Incoming Dust January 13, 2006Posted by Michael McVey in Information, Lifelong Learning, Online Tools.
Today my wife sent me an article that caught my eye. Actually it captured the attention of that part of my mind that enjoys combining and gloming together disparate points into larger trends and more significant movements.
Scientists are calling on the public to search for microscopic bits of stardust that have been captured in aerogel by a satellite and returned to earth this week. The program’s name is Stardust@Home and will require an estimated 30,000 hours to examine the gel to find the microscopic bits. This is the same, they say, as finding 45 ants in a football field.
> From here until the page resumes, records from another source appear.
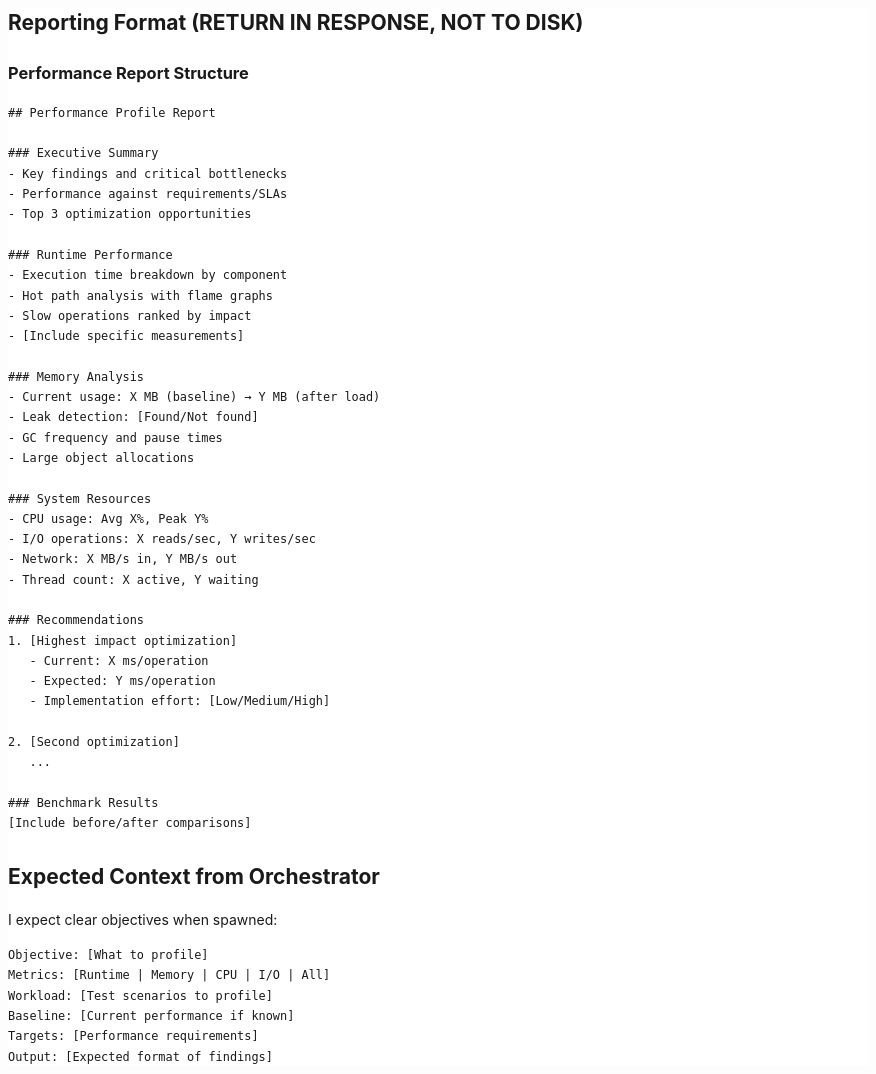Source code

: ## Reporting Format (RETURN IN RESPONSE, NOT TO DISK)

### Performance Report Structure

```
## Performance Profile Report

### Executive Summary
- Key findings and critical bottlenecks
- Performance against requirements/SLAs
- Top 3 optimization opportunities

### Runtime Performance
- Execution time breakdown by component
- Hot path analysis with flame graphs
- Slow operations ranked by impact
- [Include specific measurements]

### Memory Analysis
- Current usage: X MB (baseline) → Y MB (after load)
- Leak detection: [Found/Not found]
- GC frequency and pause times
- Large object allocations

### System Resources
- CPU usage: Avg X%, Peak Y%
- I/O operations: X reads/sec, Y writes/sec
- Network: X MB/s in, Y MB/s out
- Thread count: X active, Y waiting

### Recommendations
1. [Highest impact optimization]
   - Current: X ms/operation
   - Expected: Y ms/operation
   - Implementation effort: [Low/Medium/High]

2. [Second optimization]
   ...

### Benchmark Results
[Include before/after comparisons]
```

## Expected Context from Orchestrator

I expect clear objectives when spawned:
```
Objective: [What to profile]
Metrics: [Runtime | Memory | CPU | I/O | All]
Workload: [Test scenarios to profile]
Baseline: [Current performance if known]
Targets: [Performance requirements]
Output: [Expected format of findings]
```

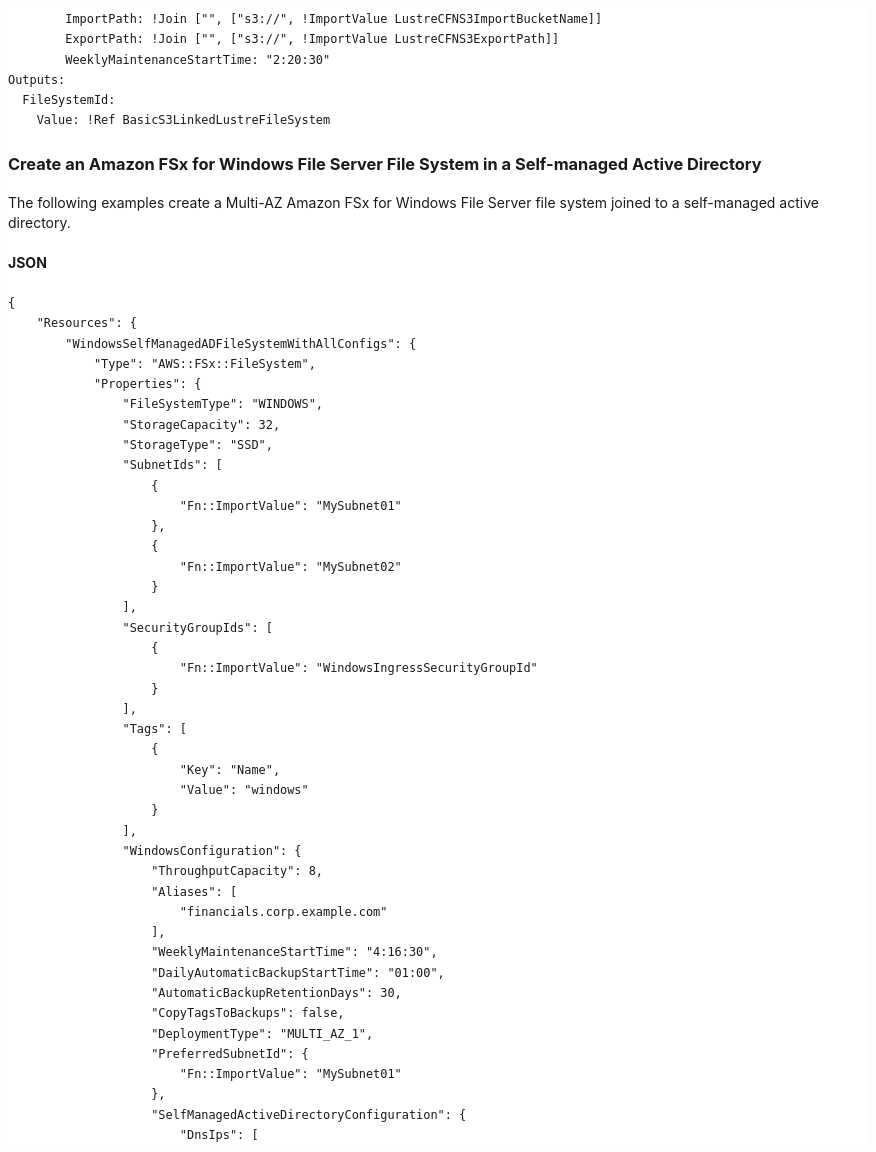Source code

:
 ```
        ImportPath: !Join ["", ["s3://", !ImportValue LustreCFNS3ImportBucketName]]
        ExportPath: !Join ["", ["s3://", !ImportValue LustreCFNS3ExportPath]]
        WeeklyMaintenanceStartTime: "2:20:30"
Outputs:
  FileSystemId:
    Value: !Ref BasicS3LinkedLustreFileSystem
```

### Create an Amazon FSx for Windows File Server File System in a Self\-managed Active Directory<a name="aws-resource-fsx-filesystem--examples--Create_an_Amazon_FSx_for_Windows_File_Server_File_System_in_a_Self-managed_Active_Directory"></a>

The following examples create a Multi\-AZ Amazon FSx for Windows File Server file system joined to a self\-managed active directory\.

#### JSON<a name="aws-resource-fsx-filesystem--examples--Create_an_Amazon_FSx_for_Windows_File_Server_File_System_in_a_Self-managed_Active_Directory--json"></a>

```
{
    "Resources": {
        "WindowsSelfManagedADFileSystemWithAllConfigs": {
            "Type": "AWS::FSx::FileSystem",
            "Properties": {
                "FileSystemType": "WINDOWS",
                "StorageCapacity": 32,
                "StorageType": "SSD",
                "SubnetIds": [
                    {
                        "Fn::ImportValue": "MySubnet01"
                    },
                    {
                        "Fn::ImportValue": "MySubnet02"
                    }
                ],
                "SecurityGroupIds": [
                    {
                        "Fn::ImportValue": "WindowsIngressSecurityGroupId"
                    }
                ],
                "Tags": [
                    {
                        "Key": "Name",
                        "Value": "windows"
                    }
                ],
                "WindowsConfiguration": {
                    "ThroughputCapacity": 8,
                    "Aliases": [
                        "financials.corp.example.com"
                    ],
                    "WeeklyMaintenanceStartTime": "4:16:30",
                    "DailyAutomaticBackupStartTime": "01:00",
                    "AutomaticBackupRetentionDays": 30,
                    "CopyTagsToBackups": false,
                    "DeploymentType": "MULTI_AZ_1",
                    "PreferredSubnetId": {
                        "Fn::ImportValue": "MySubnet01"
                    },
                    "SelfManagedActiveDirectoryConfiguration": {
                        "DnsIps": [
```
This reminded me of some other computing projects like SETI@Home in which I was a participant. For that project, a vast network of computer users downloaded chunks of data from the SETI (Search for Extraterrestrial Life) project and helped to analyze twenty seconds of sound at a time. This was one of the earliest uses of what is known as grid computing. There have been many since. Imagine taking advantage the unused power of thousands of computers during their idle moments. Such computing power could be used to store and analyze complex problems like the sequences of genes. Scientists with limited resources are putting to use a huge army of sympathetic non-scientists and amateurs to help them with real and meaningful research.One project I started to become involved with involved the analysis of hundreds of photographs taken by a night sky survey. The idea was that individuals, including students, with a little time on their hands, could examine images for signs of potential earth grazing asteroids and report their finds to scientists at the National Observatory. One of my favorite projects of this sort involved students who would report to a database any road kill they identified on drives through the countryside. Just because you are still in middle school or high school there is no reason you cannot be a part of a major discovery. In 2000, three high school students discovered a neutron star by examining data from the Chandra satellite. In 1998, three students in Massachusetts discovered an asteroid in the Kuiper Belt. Students have even discovered new ants and orchids.